Seeing beyond the end of our nose!

With the transition, gaming exploded, in a city forced to make a reserve of MOP10 bil­lion (almost a year of public expenses at the time), being in a continuous recession, with unemployment levels of 7 per cent.
The real estate bubble, created by Chinese capital in the 1990s, had been ‘encouraged’ by public hardships, brought on by a dreadful lack of public revenue.
It lasted until China closed the faucet a few years later.
And just woke up, after the liberalization of the game!
That made real estate explode by more than 16 times its real value.
No healthy economy can grow in such an artificial way, against its population and against common sense.
As it had happened in the 90s, with public hardships.
When in June 2014, China decided to close the tap, the real estate bubble shivered.
Today, at the end of 2016, the outlook for Macau’s economy is at a crossroads.
Many cities in the world would like to be in the same situation as Macau.

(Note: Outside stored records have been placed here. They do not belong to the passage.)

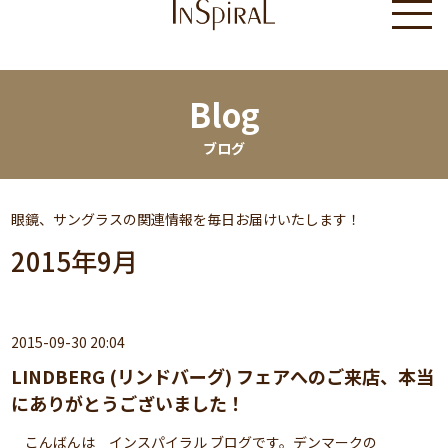
Blog
ブログ
眼鏡、サングラスの関連情報を毎日お届けいたします！
2015年9月
2015-09-30 20:04
LINDBERG (リンドバーグ) フェアへのご来店、本当
にありがとうございました！
こんばんは インスパイラル ブログです。デンマークの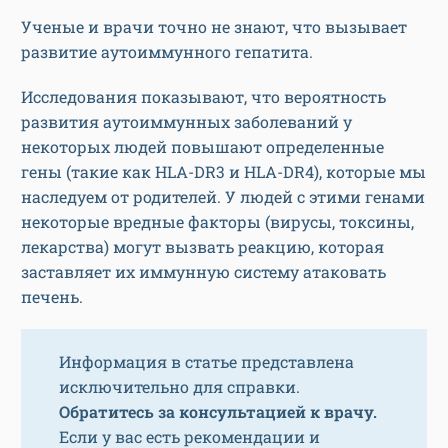
Ученые и врачи точно не знают, что вызывает
развитие аутоиммунного гепатита.
Исследования показывают, что вероятность
развития аутоиммунных заболеваний у
некоторых людей повышают определенные
гены (такие как HLA-DR3 и HLA-DR4), которые мы
наследуем от родителей. У людей с этими генами
некоторые вредные факторы (вирусы, токсины,
лекарства) могут вызвать реакцию, которая
заставляет их иммунную систему атаковать
печень.
Информация в статье представлена
исключительно для справки.
Обратитесь за консультацией к врачу.
Если у вас есть рекомендации и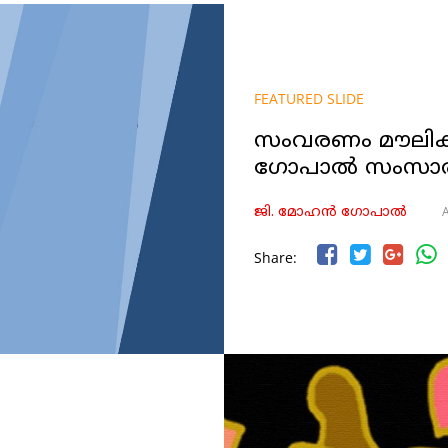
FEATURED SLIDE
സംവരണം മൗലി
ഗോപാൽ സംസാരിക
A
ജി. മോഹൻ ഗോപാൽ
Share:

It was predictable that after so much exponential growth the market would be depleted in terms of human resources and the city strangled.
With the option now taken, and well, of intending to guide the game to the slope of the masses, it was necessary that as a precaution everything be prepared for that desired volume of visitors.
The infrastructure should have been designed in advance, the urbanism thought out and the solutions found before.
A necessary adventure but not for today that will end the quality of life of local citizens . . .
Everyone knew that the new bridge would knock on the door, that the light metro had to be completed prior to that, that parts of the city would have to be closed to traffic if the idea was to have mass quality and diversified tourism.
Attached to fear, to the problems that may arise from any decision, it was chosen not to confront them, leaving the city hostage to a runaway concept that will never make it more friendly to its residents, environment and visitors.
Solutions are shouted for more studies or for more public consultations.
The streets are sometimes dug up several times a year, creating problems never quantified from a cost benefit analysis for the quality of life of our population, and no alternatives and definitive solutions discussed.
But is it so hard to see a little bit more than the end of our nose?